Exercise prompt
Render the lines from the one containing "by your given name will continue to see" through the one containing "of death. Then I return to this garment" as a Markdown table with the columns Row and Line. Give each line its own row, numbered in order, and omit any blank lines.

Material provided
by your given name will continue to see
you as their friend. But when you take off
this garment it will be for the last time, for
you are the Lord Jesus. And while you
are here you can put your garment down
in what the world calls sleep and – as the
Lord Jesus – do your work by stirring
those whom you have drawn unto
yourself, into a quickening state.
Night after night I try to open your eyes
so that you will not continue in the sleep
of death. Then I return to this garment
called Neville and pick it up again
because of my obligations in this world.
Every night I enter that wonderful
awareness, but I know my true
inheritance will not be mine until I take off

==

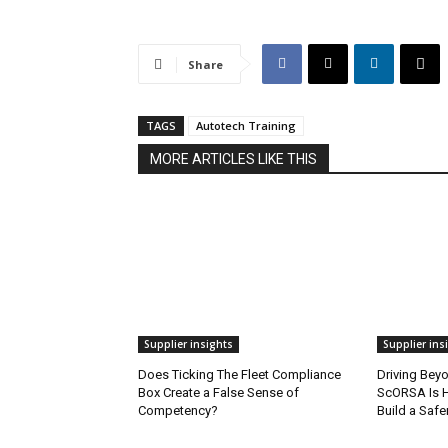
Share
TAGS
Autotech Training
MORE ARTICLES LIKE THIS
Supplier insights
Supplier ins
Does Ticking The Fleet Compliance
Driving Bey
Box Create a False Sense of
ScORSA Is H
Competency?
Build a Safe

Expected answer
| Row | Line |
|---|---|
| 1 | by your given name will continue to see |
| 2 | you as their friend. But when you take off |
| 3 | this garment it will be for the last time, for |
| 4 | you are the Lord Jesus. And while you |
| 5 | are here you can put your garment down |
| 6 | in what the world calls sleep and – as the |
| 7 | Lord Jesus – do your work by stirring |
| 8 | those whom you have drawn unto |
| 9 | yourself, into a quickening state. |
| 10 | Night after night I try to open your eyes |
| 11 | so that you will not continue in the sleep |
| 12 | of death. Then I return to this garment |